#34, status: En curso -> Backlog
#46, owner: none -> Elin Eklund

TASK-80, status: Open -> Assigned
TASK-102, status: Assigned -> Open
--
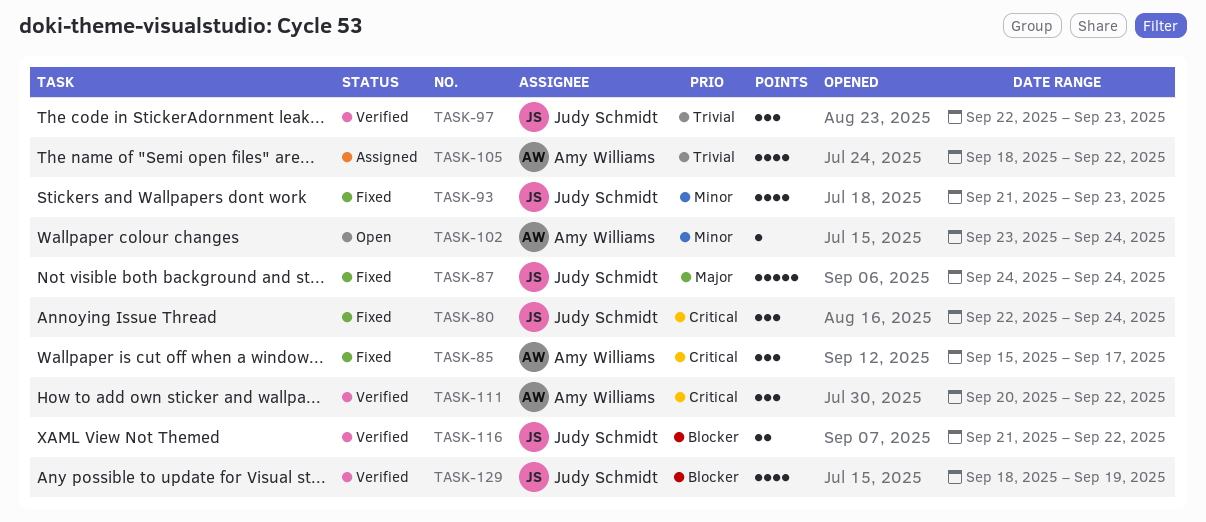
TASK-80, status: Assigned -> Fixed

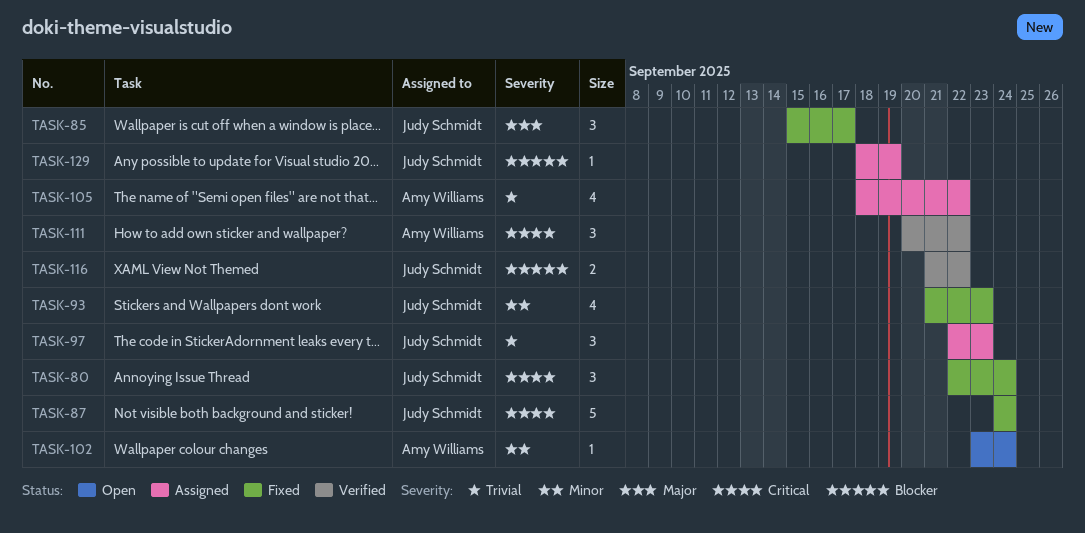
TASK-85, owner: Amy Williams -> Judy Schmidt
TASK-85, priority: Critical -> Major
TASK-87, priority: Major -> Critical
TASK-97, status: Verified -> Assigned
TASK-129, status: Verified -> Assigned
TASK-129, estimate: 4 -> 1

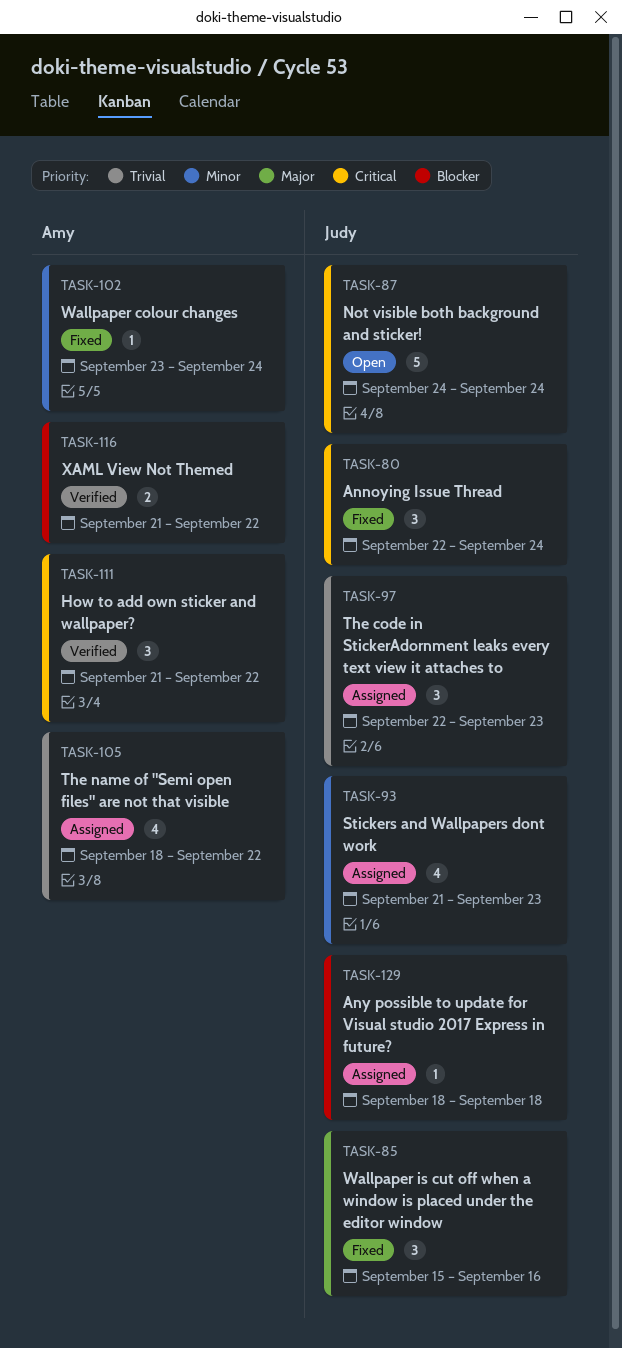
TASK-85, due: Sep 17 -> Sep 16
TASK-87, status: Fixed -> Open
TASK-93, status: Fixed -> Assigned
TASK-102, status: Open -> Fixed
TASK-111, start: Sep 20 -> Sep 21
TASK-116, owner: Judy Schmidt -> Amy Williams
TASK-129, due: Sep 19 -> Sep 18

- TASK GOAL
Using the records above, copy word for word the line with "#34, status: En curso -> Backlog", the line with "TASK-102, status: Assigned -> Open", and every line between them.

- WORKED SOLUTION
#34, status: En curso -> Backlog
#46, owner: none -> Elin Eklund

TASK-80, status: Open -> Assigned
TASK-102, status: Assigned -> Open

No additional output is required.